PRAYER IS NOT BANNED FROM PUBLIC SCHOOLS!
Regarding the Muslim thing, I have no idea what you're talking about.
Exactly. And your right to pray is protected by the Constitution. That's why I keep saying that you're not being persecuted.FlawedIntellect wrote:If someone's offended by me praying, that's their problem. The constitution doesn't give anyone the "right to not be offended." It does, however, give people the right to "freedom of speech". To say that "freedom of speech doesn't protect being offensive" is ultimately to say that "freedom of speech doesn't protect freedom of speech" or "freedom of speech doesn't really mean freedom of speech." Offense can only be taken, not given, and that's what people don't understand. If an idea is bad and faulty, show it with reason, and not with emotion. Racism isn't wrong because it's racism. Racism is wrong because it devalues a fellow human being.

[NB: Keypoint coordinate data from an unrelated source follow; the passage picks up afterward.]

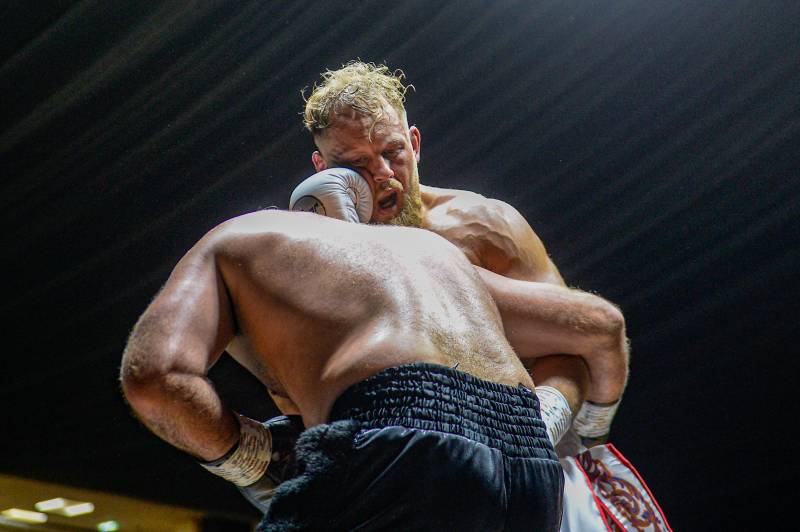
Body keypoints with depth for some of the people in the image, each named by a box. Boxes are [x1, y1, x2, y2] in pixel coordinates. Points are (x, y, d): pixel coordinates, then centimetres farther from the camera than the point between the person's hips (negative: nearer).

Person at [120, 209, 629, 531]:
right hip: (534, 471, 7)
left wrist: (248, 459, 18)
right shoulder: (433, 248, 38)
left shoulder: (225, 247, 24)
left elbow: (155, 375, 2)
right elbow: (602, 322, 36)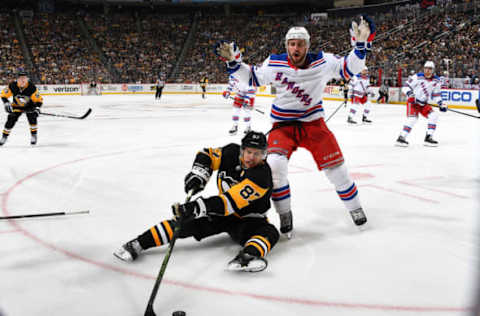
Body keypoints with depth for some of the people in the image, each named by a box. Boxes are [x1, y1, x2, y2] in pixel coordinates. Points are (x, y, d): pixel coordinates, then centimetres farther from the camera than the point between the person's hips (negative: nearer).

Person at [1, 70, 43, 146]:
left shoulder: (32, 87, -29)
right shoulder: (12, 86, -25)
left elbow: (39, 100, -21)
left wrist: (37, 108, -34)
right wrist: (6, 103, -24)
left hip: (29, 106, -2)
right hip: (17, 106, 2)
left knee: (32, 117, -25)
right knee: (11, 119, -5)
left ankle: (34, 135, -9)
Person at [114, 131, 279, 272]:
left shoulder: (261, 175, -28)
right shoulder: (232, 153, -10)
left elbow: (232, 201, -38)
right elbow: (207, 155, 6)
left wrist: (198, 206, -46)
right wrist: (198, 174, -16)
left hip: (249, 218, -4)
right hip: (221, 211, 4)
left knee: (269, 233, -35)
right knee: (185, 221, -17)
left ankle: (248, 255, -66)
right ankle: (139, 244, -22)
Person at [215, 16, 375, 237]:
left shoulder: (322, 62, -8)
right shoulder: (274, 64, -7)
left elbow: (350, 68, -7)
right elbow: (251, 77, 5)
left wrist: (361, 44, -21)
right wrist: (232, 62, -8)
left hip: (313, 122, 1)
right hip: (283, 125, 0)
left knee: (335, 166, -1)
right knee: (275, 164, -23)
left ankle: (354, 207, 24)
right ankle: (284, 215, -4)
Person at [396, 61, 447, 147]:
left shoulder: (436, 81, 2)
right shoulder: (417, 77, -14)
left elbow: (436, 94, 12)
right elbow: (407, 86, -12)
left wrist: (441, 103, 1)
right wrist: (410, 94, -29)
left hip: (424, 104, 6)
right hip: (413, 101, -6)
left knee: (434, 116, -8)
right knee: (412, 118, -24)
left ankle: (428, 137, -1)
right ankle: (401, 137, -17)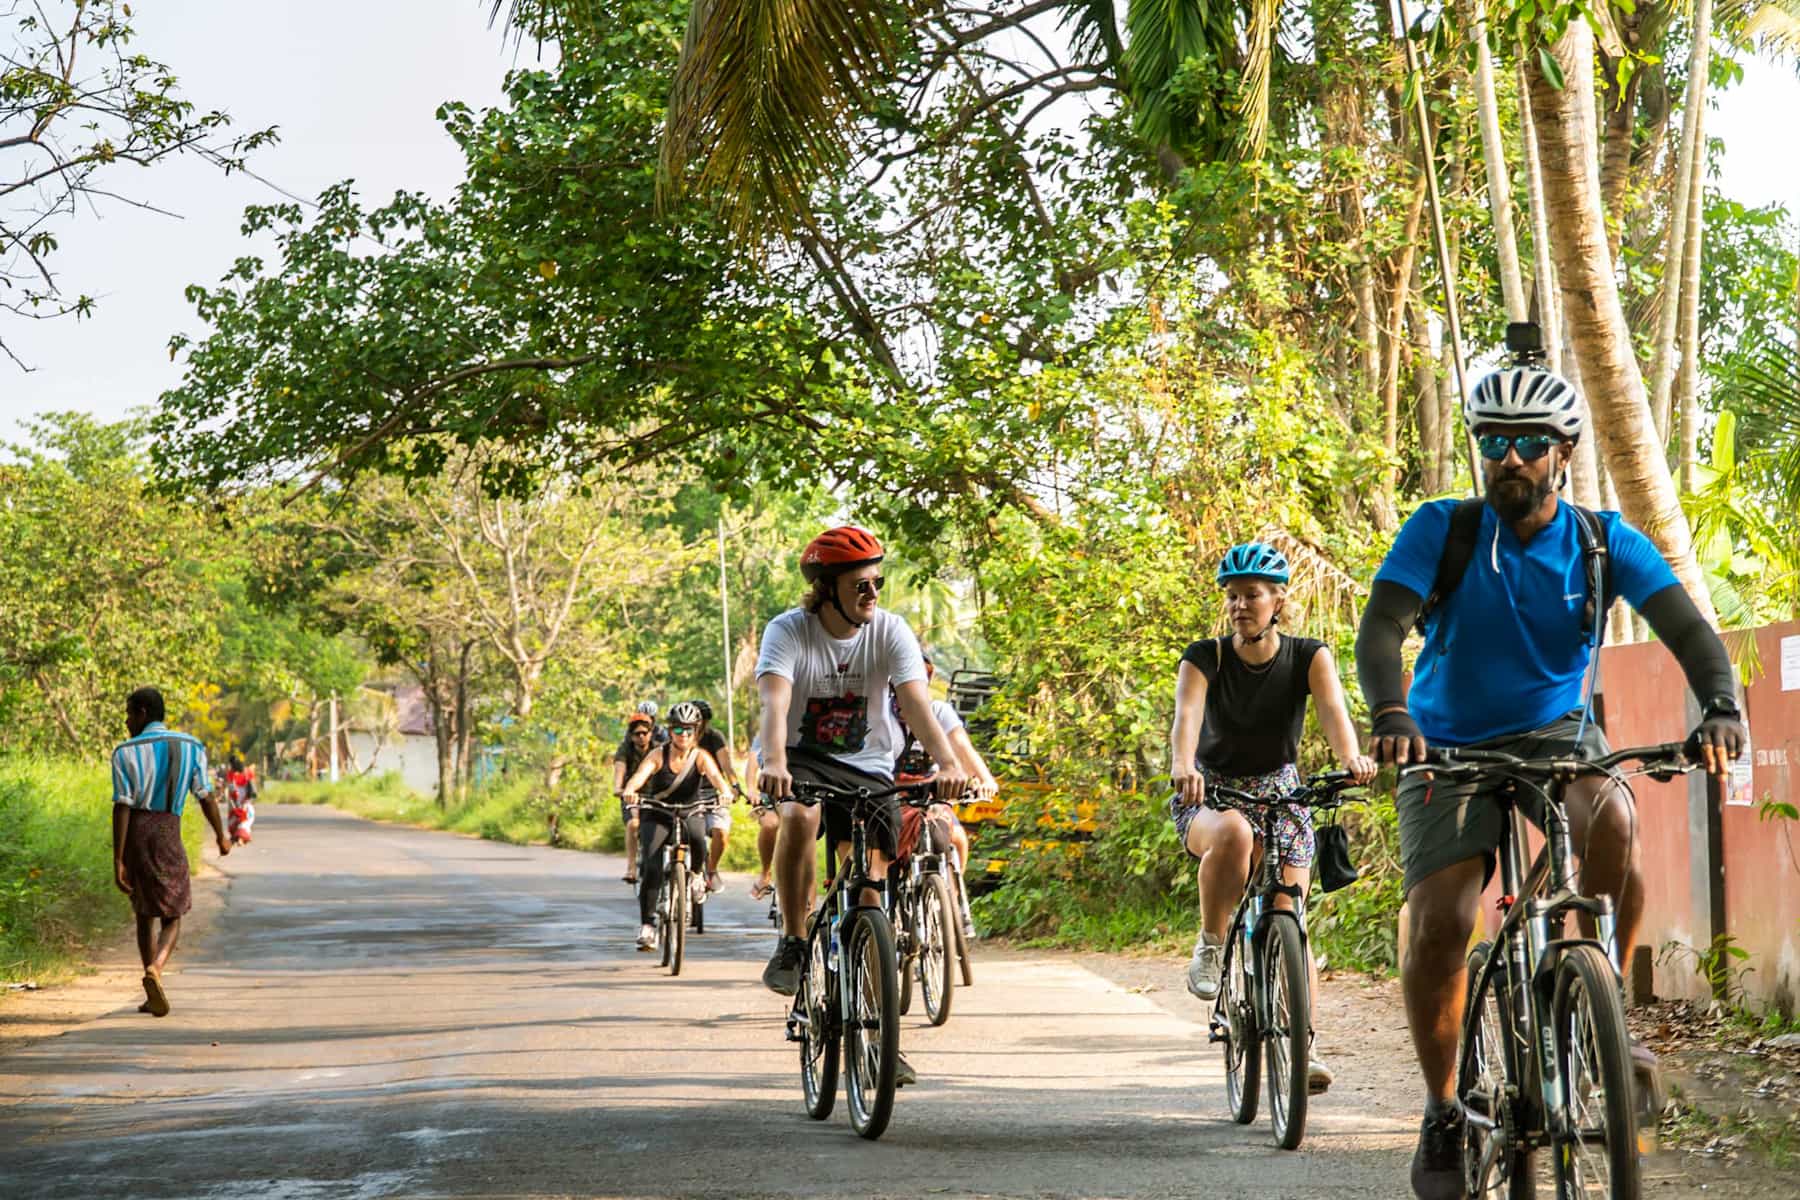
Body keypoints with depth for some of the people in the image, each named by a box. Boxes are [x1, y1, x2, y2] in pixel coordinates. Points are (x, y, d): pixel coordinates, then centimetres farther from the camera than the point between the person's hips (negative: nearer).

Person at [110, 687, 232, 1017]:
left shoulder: (126, 753, -4)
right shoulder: (191, 747, 1)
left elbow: (121, 808, -9)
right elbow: (206, 797, 5)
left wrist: (117, 862, -10)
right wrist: (221, 836, 21)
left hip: (133, 834, 0)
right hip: (167, 835, 0)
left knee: (145, 913, 17)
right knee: (172, 919, 8)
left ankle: (153, 994, 17)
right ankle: (155, 969, -23)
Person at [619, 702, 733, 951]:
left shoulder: (700, 757, -8)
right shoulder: (658, 755, -10)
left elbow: (715, 775, -26)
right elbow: (640, 774, -26)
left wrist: (724, 791, -49)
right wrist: (629, 791, -49)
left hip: (690, 814, 0)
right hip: (657, 815, 0)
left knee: (697, 840, -35)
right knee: (651, 866, -20)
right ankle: (646, 924, -11)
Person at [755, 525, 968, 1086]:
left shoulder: (890, 632, -11)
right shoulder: (789, 631, -16)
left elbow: (916, 701, -24)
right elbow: (775, 702, -31)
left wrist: (948, 762, -41)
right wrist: (775, 763, -50)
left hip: (867, 767, 2)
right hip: (802, 759, -2)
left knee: (867, 890, -5)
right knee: (800, 816, -37)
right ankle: (792, 944, -19)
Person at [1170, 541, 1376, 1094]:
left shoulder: (1308, 657, -10)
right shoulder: (1205, 658, -14)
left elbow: (1332, 708, -28)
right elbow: (1187, 715, -32)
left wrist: (1352, 757, -50)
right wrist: (1182, 766, -54)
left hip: (1279, 792, 1)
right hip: (1210, 794, -1)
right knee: (1234, 833, -38)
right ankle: (1210, 945, -19)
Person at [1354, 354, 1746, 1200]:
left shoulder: (1603, 541, -6)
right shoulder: (1441, 530, -10)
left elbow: (1686, 628, -16)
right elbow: (1380, 629, -21)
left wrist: (1720, 706, -37)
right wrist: (1389, 715, -42)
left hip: (1556, 740, 0)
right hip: (1449, 750, 0)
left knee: (1613, 818, -35)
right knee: (1440, 925, -19)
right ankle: (1443, 1114, 1)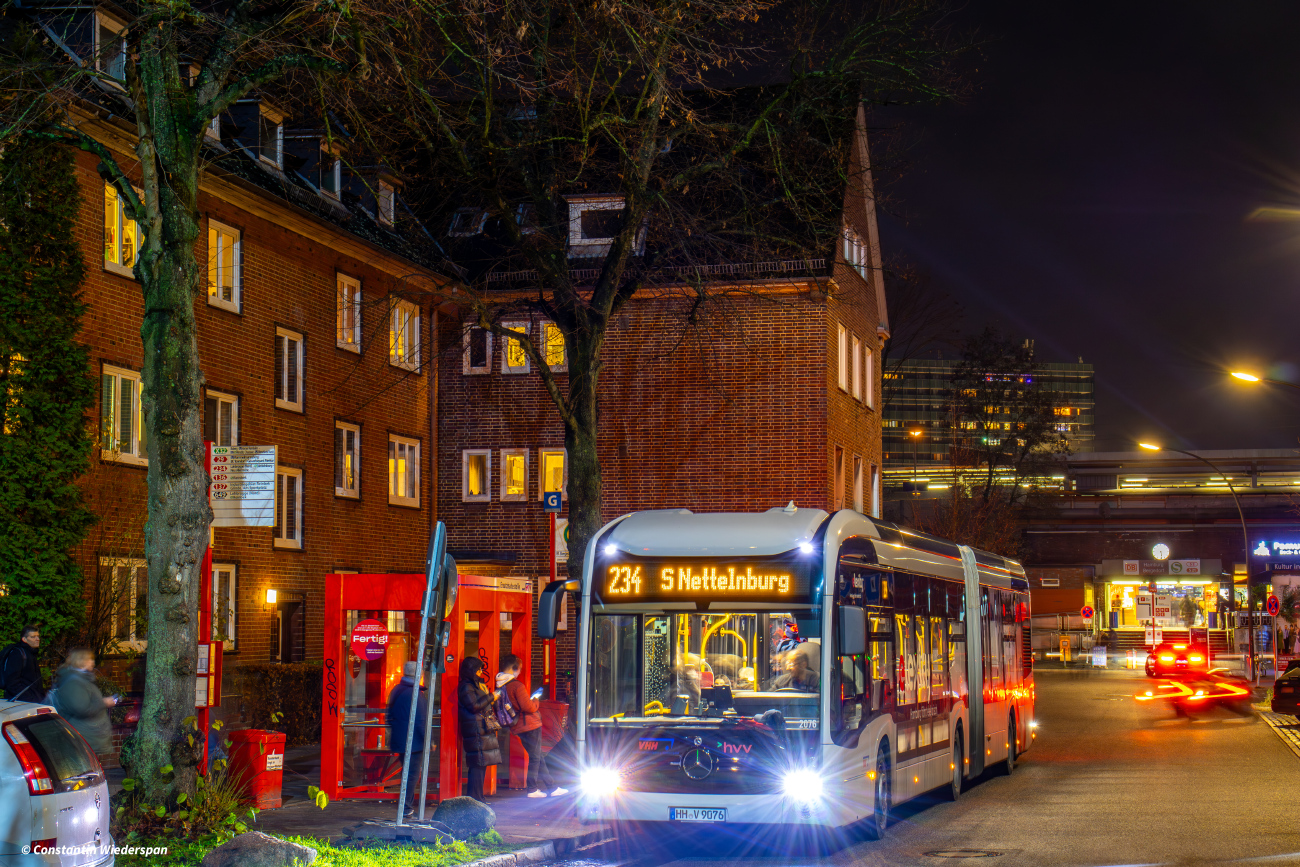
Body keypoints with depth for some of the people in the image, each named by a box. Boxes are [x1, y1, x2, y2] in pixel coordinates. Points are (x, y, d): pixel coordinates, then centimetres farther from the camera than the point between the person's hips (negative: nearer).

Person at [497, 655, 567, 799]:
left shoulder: (500, 686, 6)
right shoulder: (517, 685, -20)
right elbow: (528, 707, -23)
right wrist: (536, 702, -1)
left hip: (517, 727, 9)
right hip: (530, 725, -9)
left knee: (538, 756, 14)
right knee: (535, 757, 1)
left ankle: (552, 787, 19)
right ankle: (533, 789, 4)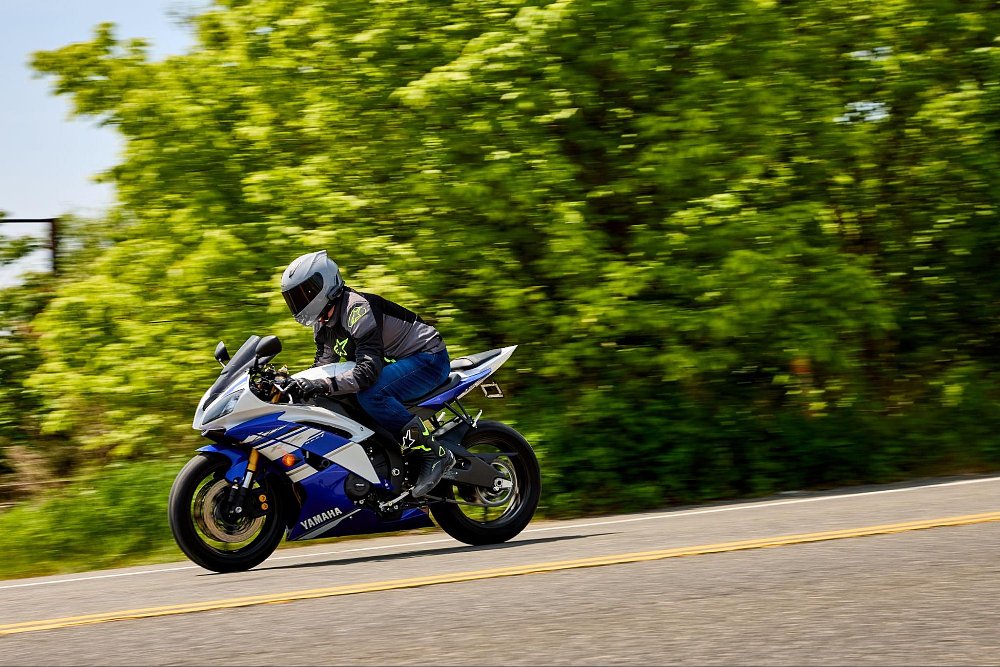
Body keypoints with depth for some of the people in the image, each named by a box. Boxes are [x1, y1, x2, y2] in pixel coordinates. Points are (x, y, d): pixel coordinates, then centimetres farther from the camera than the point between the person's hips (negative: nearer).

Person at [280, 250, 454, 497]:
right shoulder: (323, 324, 6)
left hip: (428, 358, -10)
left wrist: (324, 386, -44)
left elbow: (368, 371, -36)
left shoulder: (357, 309, -26)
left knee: (371, 394, -34)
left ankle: (434, 454, -25)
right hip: (396, 362, 10)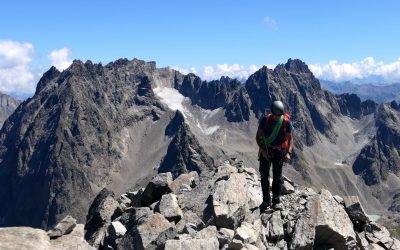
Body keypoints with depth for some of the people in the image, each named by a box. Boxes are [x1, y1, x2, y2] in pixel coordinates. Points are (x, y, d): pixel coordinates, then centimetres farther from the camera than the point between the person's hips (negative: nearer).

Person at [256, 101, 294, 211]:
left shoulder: (286, 122, -11)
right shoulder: (265, 120, -10)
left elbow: (290, 138, -5)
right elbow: (258, 137, -4)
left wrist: (288, 153, -19)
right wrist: (262, 150, -16)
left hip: (279, 151, -1)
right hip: (265, 151, 1)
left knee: (277, 177, 0)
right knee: (264, 176, 3)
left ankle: (276, 202, 5)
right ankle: (266, 201, 14)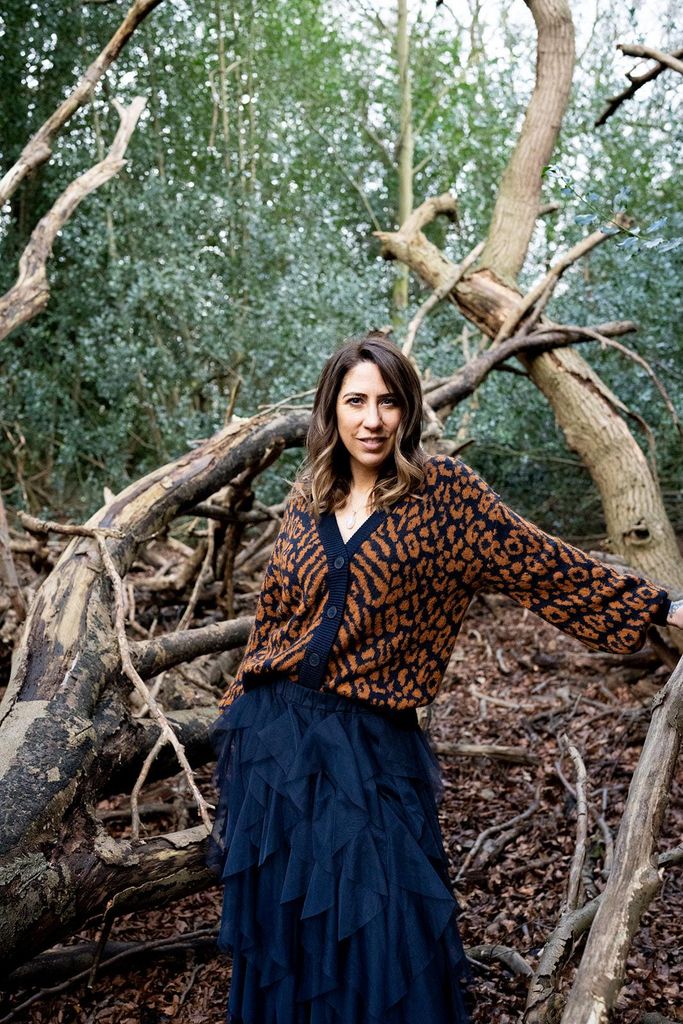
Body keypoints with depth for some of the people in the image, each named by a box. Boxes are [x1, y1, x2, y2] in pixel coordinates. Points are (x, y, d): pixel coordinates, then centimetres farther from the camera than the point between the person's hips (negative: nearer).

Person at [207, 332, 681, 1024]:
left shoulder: (443, 492, -5)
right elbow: (272, 612, 12)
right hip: (274, 732, 4)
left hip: (371, 742, -3)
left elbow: (542, 565, -5)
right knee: (279, 919, 14)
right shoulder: (306, 500, 6)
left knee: (380, 930, 3)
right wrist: (237, 709, 15)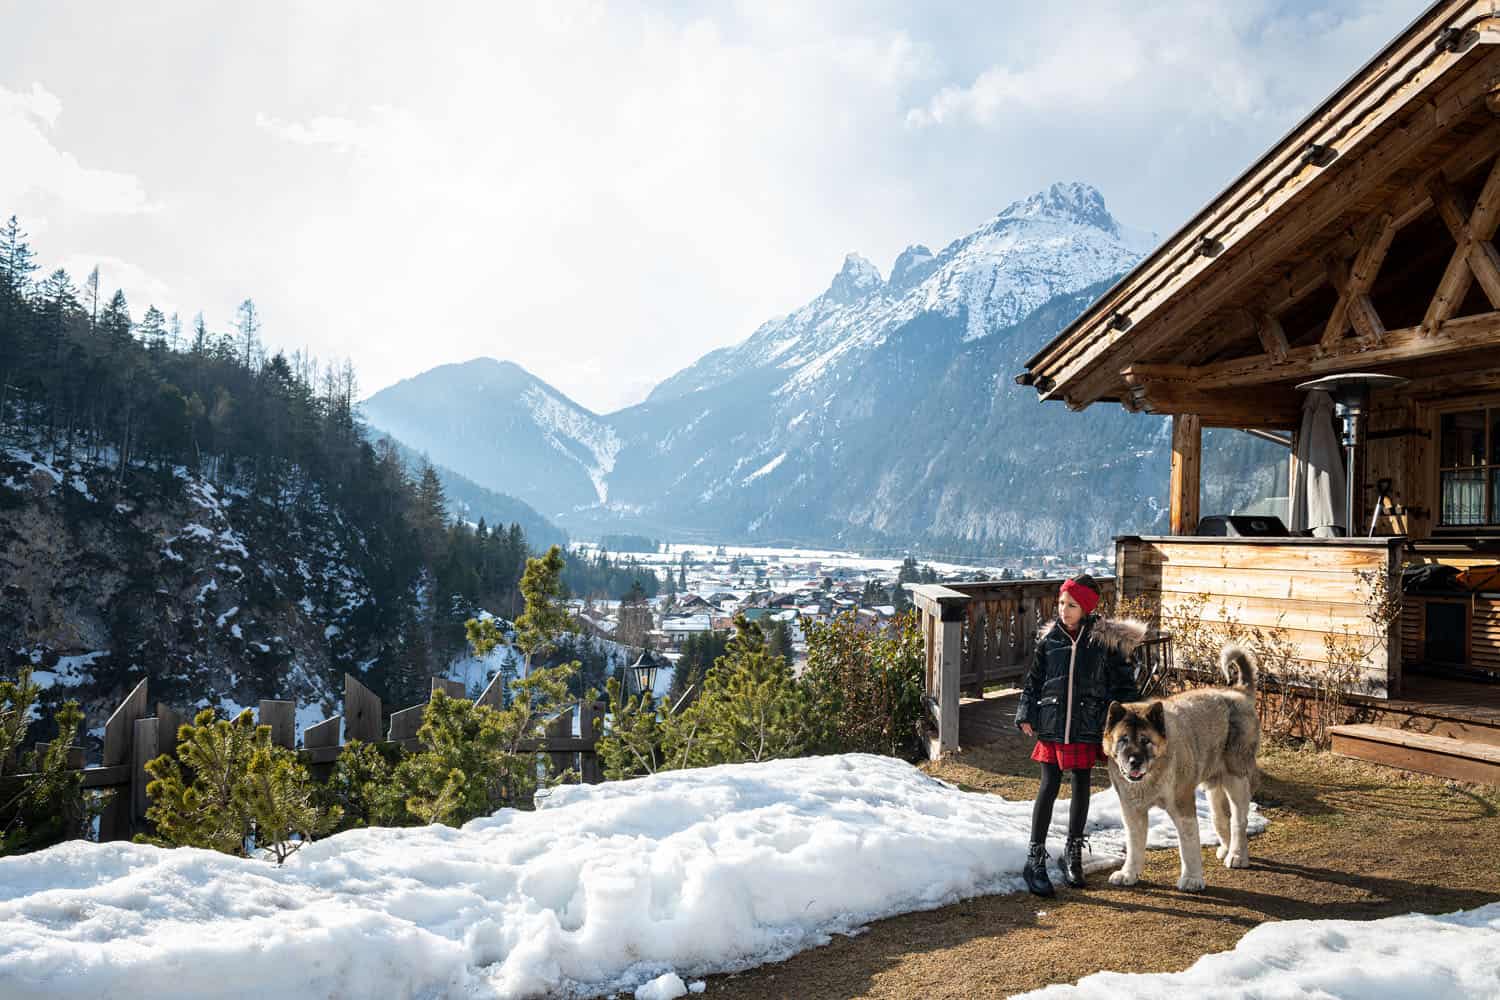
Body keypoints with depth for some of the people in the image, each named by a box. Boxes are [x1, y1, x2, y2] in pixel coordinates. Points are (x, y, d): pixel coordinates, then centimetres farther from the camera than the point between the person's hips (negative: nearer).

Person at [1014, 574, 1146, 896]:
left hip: (1087, 727, 0)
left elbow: (1122, 682, 3)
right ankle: (1035, 859, 7)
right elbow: (1034, 681, 9)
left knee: (1081, 787, 11)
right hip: (1052, 725, 0)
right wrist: (1026, 715, 4)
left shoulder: (1105, 640, -3)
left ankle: (1073, 852, 29)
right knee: (1049, 787, -1)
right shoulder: (1048, 638, 2)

It's not nonsense.FlawedIntellect wrote:What's with the "other groups finally getting rights that straight Christians have enjoyed" nonsense? Marriage has historically been recognized universally by all cultures for socio-economic purposes, derived from understanding inherent natural truths. There are males, there are females, it takes a male and a female to reproduce, and people die. There's also a commonly held belief that people own property. So, this creates a question: Given that people own property, what happens to their property when they die? Who takes ownership over it? Marriage was an answer to this question. A man and a woman produce children, and the children inherit the property of their fathers. Marriage has always been about that. And with the inheritance of the previous generation's property, also comes the inheritance of the previous generation's responsibility.
A thousand years ago there were plenty of Christian homosexuals and plenty of unwanted Christian children. Some of those Christian homosexuals could have gotten married, adopted some of those unwanted Christian kids, and passed their property to them when they died, precisely like their heterosexual counterparts. And the world would have been better for it. So why didn't they? Because homosexuality was a capital offense.
By comparison, heterosexual Christians under Christian rule have literally never had to contend with that kind of persecution.
The divorce rate has been steadily declining for 30 years...FlawedIntellect wrote:Why do marriages keep failing these days? Because people don't have their priorities lined up correctly. While yes, love is important in a marriage, and is a necessary part of it, love is not the purpose of marriage. The purpose of marriage is raising a stable next generation. And that seems to have been entirely forgotten.